## ABOUT THIS EXERCISE
Transcribe, word for word and without additions, each line below from the one containing "PAYMENT, $0.00: 70000 -> 107636" through the one containing "LOAN, $250,000.00: 70000 -> 64133", both ends included.

## STORED DATA

+++

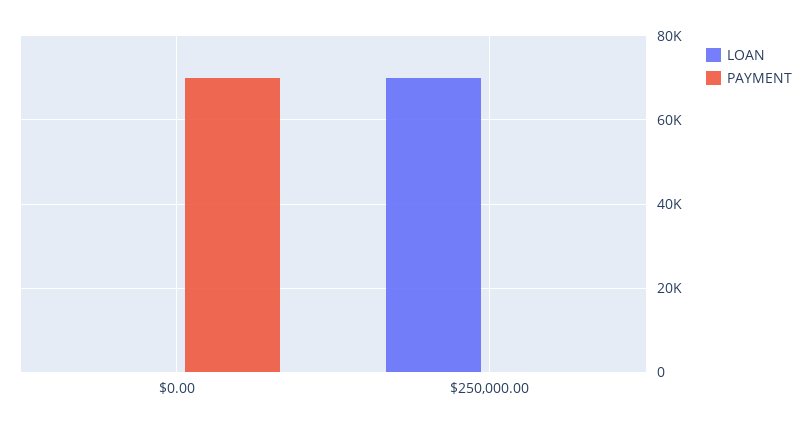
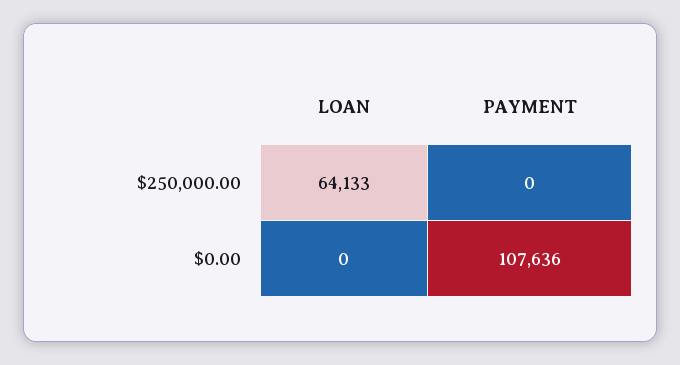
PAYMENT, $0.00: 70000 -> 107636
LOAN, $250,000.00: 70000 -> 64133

+++

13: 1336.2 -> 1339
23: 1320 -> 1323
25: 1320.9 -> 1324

+++

## FINAL ANSWER
PAYMENT, $0.00: 70000 -> 107636
LOAN, $250,000.00: 70000 -> 64133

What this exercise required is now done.